Le régime de communauté universelle de biens est le plus protecteur pour le conjoint survivant, car la succession se composera uniquement de la part du défunt dans la communauté et le conjoint survivant conserve sa propre part de la communauté.
La clause d'attribution au survivant peut également être intégrée dans le contrat de mariage pour attribuer une part plus importante que la moitié au conjoint survivant.
Les époux peuvent également prévoir une institution contractuelle pour que le conjoint survivant soit couvert plus largement que ce que la loi prescrit.

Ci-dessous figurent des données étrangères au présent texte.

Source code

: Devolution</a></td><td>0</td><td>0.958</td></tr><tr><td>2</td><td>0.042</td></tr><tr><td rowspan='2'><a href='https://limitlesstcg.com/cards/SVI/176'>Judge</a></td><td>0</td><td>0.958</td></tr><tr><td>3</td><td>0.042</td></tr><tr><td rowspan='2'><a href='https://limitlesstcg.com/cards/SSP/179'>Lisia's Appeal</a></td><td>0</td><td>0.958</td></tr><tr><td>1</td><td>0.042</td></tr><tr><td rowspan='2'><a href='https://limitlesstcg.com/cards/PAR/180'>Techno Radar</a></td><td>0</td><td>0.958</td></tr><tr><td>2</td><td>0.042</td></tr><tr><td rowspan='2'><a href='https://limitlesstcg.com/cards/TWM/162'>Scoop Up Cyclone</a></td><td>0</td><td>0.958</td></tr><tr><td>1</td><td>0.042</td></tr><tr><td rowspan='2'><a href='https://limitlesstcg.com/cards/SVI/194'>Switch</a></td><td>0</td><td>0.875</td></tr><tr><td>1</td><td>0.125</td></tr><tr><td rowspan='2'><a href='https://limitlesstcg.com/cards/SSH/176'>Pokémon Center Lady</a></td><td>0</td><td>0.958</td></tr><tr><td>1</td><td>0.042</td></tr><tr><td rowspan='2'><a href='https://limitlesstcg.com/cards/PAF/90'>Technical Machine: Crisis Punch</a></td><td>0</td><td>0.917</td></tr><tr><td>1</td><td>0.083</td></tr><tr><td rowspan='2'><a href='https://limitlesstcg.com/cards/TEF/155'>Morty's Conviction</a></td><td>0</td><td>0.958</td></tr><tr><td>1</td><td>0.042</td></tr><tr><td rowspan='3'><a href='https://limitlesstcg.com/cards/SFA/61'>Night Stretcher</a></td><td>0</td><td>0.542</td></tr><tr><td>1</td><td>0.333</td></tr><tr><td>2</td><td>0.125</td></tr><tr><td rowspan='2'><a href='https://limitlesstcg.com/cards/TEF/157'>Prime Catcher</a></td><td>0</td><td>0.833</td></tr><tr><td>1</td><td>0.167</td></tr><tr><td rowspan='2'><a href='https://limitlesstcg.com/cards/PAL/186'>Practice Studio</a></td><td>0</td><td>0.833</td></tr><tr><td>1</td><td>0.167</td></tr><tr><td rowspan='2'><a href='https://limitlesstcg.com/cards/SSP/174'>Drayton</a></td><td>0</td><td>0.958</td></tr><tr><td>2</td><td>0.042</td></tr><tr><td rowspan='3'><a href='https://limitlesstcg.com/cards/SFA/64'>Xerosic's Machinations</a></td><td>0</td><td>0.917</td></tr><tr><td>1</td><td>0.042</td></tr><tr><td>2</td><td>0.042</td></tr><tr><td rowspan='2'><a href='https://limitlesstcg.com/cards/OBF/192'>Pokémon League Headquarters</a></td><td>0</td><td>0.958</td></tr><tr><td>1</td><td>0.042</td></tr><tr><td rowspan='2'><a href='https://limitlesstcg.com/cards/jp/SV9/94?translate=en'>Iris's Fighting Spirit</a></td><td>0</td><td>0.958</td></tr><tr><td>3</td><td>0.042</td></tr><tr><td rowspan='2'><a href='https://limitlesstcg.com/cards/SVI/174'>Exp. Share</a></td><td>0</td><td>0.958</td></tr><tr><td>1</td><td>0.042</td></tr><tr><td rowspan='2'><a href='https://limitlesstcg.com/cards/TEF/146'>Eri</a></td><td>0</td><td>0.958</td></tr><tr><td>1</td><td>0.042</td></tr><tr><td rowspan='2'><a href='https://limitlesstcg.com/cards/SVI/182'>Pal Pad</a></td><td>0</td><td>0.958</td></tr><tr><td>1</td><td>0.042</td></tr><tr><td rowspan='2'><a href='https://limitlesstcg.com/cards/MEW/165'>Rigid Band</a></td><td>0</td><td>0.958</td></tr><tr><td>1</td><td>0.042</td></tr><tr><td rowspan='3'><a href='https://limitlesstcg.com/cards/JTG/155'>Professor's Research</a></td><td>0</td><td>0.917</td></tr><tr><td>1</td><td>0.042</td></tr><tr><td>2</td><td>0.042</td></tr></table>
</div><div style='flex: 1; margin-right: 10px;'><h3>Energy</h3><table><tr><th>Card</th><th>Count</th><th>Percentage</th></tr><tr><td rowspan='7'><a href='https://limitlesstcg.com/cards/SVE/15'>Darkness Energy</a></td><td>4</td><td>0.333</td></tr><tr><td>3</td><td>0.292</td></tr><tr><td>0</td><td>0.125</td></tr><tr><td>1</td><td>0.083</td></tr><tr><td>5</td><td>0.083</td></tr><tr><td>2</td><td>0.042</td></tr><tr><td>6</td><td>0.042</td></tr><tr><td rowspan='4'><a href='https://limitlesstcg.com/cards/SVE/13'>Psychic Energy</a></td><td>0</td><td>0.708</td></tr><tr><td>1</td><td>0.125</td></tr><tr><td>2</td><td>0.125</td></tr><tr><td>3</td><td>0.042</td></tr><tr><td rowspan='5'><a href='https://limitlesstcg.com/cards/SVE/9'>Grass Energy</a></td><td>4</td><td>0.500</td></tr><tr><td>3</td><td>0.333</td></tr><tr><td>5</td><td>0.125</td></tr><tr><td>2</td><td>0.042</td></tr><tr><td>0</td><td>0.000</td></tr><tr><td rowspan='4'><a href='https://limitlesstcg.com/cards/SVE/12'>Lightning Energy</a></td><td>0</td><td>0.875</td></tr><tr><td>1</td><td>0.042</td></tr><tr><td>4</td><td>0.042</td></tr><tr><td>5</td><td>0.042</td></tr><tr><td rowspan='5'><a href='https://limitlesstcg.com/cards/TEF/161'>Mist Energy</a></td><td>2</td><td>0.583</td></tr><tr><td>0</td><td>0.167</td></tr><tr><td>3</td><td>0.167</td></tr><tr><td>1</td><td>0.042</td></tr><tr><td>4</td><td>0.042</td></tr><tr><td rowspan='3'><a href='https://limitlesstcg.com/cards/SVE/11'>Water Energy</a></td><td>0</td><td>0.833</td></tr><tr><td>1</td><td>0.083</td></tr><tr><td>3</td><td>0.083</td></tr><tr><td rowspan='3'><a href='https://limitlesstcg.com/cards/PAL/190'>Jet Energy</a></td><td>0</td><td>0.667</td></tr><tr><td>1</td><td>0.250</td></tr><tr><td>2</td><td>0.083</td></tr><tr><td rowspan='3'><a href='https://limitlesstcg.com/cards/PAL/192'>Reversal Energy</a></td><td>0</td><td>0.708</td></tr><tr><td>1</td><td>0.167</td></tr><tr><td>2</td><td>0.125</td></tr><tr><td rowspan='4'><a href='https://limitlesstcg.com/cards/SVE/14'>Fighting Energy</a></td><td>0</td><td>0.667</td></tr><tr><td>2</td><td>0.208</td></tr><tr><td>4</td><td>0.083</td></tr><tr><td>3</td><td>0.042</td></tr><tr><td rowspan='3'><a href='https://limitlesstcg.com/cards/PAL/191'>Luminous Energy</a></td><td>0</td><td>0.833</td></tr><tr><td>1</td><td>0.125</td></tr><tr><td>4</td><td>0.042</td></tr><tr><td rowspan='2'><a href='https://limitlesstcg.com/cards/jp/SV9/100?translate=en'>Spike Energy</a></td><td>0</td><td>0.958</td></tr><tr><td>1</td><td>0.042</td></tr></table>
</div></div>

L'institution contractuelle peut s'envisager de deux manières : soit elle est prévue par le contrat de mariage, soit elle est prévue en dehors du contrat de mariage par une donation ordinaire.
Cependant, la révocation de l'institution contractuelle peut être unilatérale, ce qui signifie que chaque conjoint peut révoquer cette forme d'institution d'héritier à tout moment et sans préavis.
Le régime de communauté de biens permet également aux époux de prévoir une répartition inégale de la communauté matrimoniale, ce qui peut être bénéfique pour le conjoint survivant.
Les clauses de répartition inégale ne sont possibles que sous le régime matrimonial de la communauté de biens.
La loi prévoit que la moitié de la communauté revient dans la succession du défunt et l'autre moitié est attribuée au conjoint survivant, mais par une clause spécifique, le conjoint survivant peut se voir attribuer plus de la moitié en pleine propriété.
Le conjoint survivant conserve sa propre part dans la communauté et ses biens propres, c'est-à-dire ceux qu'il possédait avant le mariage et tout ce qu'il a reçu pendant le mariage par héritage ou testament.